--- On Mon, 3/18/13, WarrenS <

warren.wds@...> wrote:

> Note my Lehmer test actually ran in "1.60 Selfridges"

> experimentally

...

> while(j>0){

> A = mulmod64(A, A, m);

> A = mulmod64(A, A, m);

> A = mulmod64(A, A, m);

> j -= 3;

> es = (e>>j)&7;

> //prefacing this line with "if(es)" is

> optional; the "if" gives 2-3% speedup on my machine:

>

> if(es){ A = mulmod64(A, gpow[es], m); }

> }

For the fixed g==2 case, this is suboptimal, running at about 1.3x (31/24 = (3+7/8)/3) the cost it could have. And 1.3 * 1.6 = 2, as expected.

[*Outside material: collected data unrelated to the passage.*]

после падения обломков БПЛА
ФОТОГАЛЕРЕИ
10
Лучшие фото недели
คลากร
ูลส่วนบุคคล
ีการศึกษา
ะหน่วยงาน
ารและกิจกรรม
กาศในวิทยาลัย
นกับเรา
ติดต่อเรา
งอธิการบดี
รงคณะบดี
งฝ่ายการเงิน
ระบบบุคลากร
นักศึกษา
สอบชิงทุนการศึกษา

Use balanced residues (-p/2 .. +p/2), and your multiply/squaring can be accompanied by a doubling (multiplication by g=2) almost for free. Then at each single bit step you either do a mulmod() or a mulmoddouble().

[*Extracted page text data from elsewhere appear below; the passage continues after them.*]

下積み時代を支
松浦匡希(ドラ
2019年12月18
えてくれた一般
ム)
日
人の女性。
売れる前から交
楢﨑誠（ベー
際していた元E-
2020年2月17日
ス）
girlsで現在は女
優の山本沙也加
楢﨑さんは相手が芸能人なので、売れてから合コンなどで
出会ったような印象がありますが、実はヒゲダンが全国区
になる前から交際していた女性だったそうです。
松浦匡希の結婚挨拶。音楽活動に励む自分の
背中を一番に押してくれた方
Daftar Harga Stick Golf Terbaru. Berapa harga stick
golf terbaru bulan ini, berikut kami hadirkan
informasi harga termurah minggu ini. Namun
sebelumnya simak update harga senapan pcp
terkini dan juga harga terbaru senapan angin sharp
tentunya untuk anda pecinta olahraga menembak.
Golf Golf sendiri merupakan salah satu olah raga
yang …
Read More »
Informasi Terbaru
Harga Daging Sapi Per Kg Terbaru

Balanced residues work best when using the mixed floating-point/fixed-point mulmod algorithm. (Find a*b*(1/p) on the FPU, round to nearest, multiply by p in integers, subtract its bottom bits from the bottom bits of integer (a*b).)

Note, however, that if you're interested in speed, you'll want a sqmod() operation as well as a mulmod() operation, there's no point in creating unnecessary duplicates. A good C compiler might be able to perform this optimisation for you if all the functions are inline and written in a compiler-friendly way, but sometimes it's just best to keep things explicitly simple.

Phil

--

() ASCII ribbon campaign () Hopeless ribbon campaign

/\ against HTML mail /\ against gratuitous bloodshed

[stolen with permission from Daniel B. Cristofani]